Certain pre-TCJA cryptoasset trades are not like-kind
IRS Chief Counsel Advice 202124008 stated that exchanges of bitcoin for certain other cryptoassets did not qualify for gain nonrecognition as like-kind exchanges under Sec. 1031 (before that section was amended by the law known as the Tax Cuts and Jobs Act (TCJA), P.L. 115-97, to exclude personal property, effective for exchanges after Dec. 31, 2017). Specifically, an exchange of bitcoin for ether, bitcoin for litecoin, or ether for litecoin did not qualify as a like-kind exchange, the Chief Counsel's office advised.
The "vast majority" of cryptoassets other than bitcoin or ether (such as litecoin) must first be exchanged for bitcoin or ether before conversion into fiat currency, the Chief Counsel's office said. Thus, bitcoin and ether are different in nature and character from litecoin and not of like kind with it under Sec. 1031. Furthermore, bitcoin and ether are different in nature and character from each other, since the Ethereum blockchain through which ether operates, besides acting as a payment network like Bitcoin, also is a platform for smart contracts and applications, the Chief Counsel's office said.

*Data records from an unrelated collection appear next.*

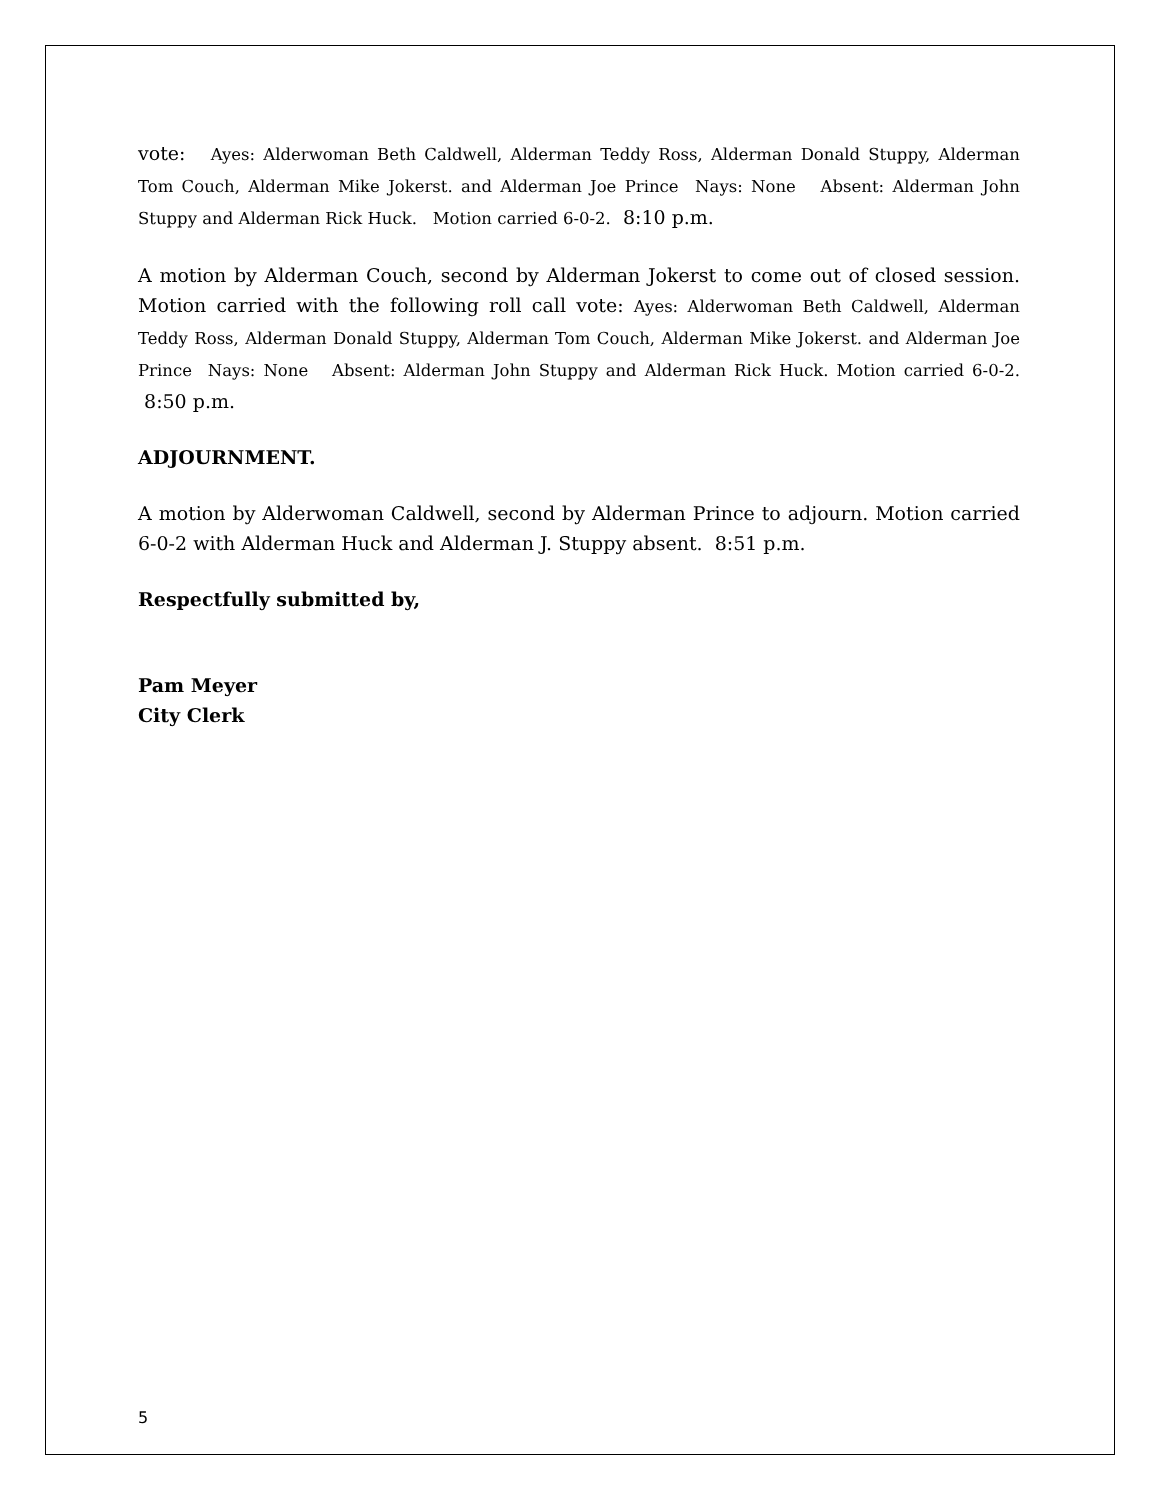vote: Ayes: Alderwoman Beth Caldwell, Alderman Teddy Ross, Alderman Donald Stuppy, Alderman Tom Couch, Alderman Mike Jokerst. and Alderman Joe Prince Nays: None Absent: Alderman John Stuppy and Alderman Rick Huck. Motion carried 6-0-2. 8:10 p.m.
A motion by Alderman Couch, second by Alderman Jokerst to come out of closed session. Motion carried with the following roll call vote: Ayes: Alderwoman Beth Caldwell, Alderman Teddy Ross, Alderman Donald Stuppy, Alderman Tom Couch, Alderman Mike Jokerst. and Alderman Joe Prince Nays: None Absent: Alderman John Stuppy and Alderman Rick Huck. Motion carried 6-0-2. 8:50 p.m.
ADJOURNMENT.
A motion by Alderwoman Caldwell, second by Alderman Prince to adjourn. Motion carried 6-0-2 with Alderman Huck and Alderman J. Stuppy absent. 8:51 p.m.
Respectfully submitted by,
Pam Meyer
City Clerk
5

IRS addresses ARPA pension aid rules
In Notice 2021-38, the IRS offered guidance under Sec. 432(k) to sponsors of multiemployer defined benefit pension plans receiving special financial assistance from the Pension Benefit Guaranty Corp. under Section 4262 of the Employee Retirement Income Security Act of 1974 (ERISA), as amended. Both the ERISA assistance provision and Sec. 432(k), which provides related plan rules, were enacted by the American Rescue Plan Act (ARPA), P.L. 117-2. Generally, plans receiving the assistance must reinstate certain previously suspended benefits. The notice provides guidance on (1) whether makeup payments to participants or beneficiaries with respect to previously suspended benefits under Sec. 432(k)(2)(A)(ii) are eligible to be rolled over to another eligible retirement plan under Sec. 402(c); and (2) how to apply Sec. 432(k)(2)(D)(i), under which a plan's receipt of the special assistance is not taken into account in determining contributions required under the minimum funding standards in Sec. 431.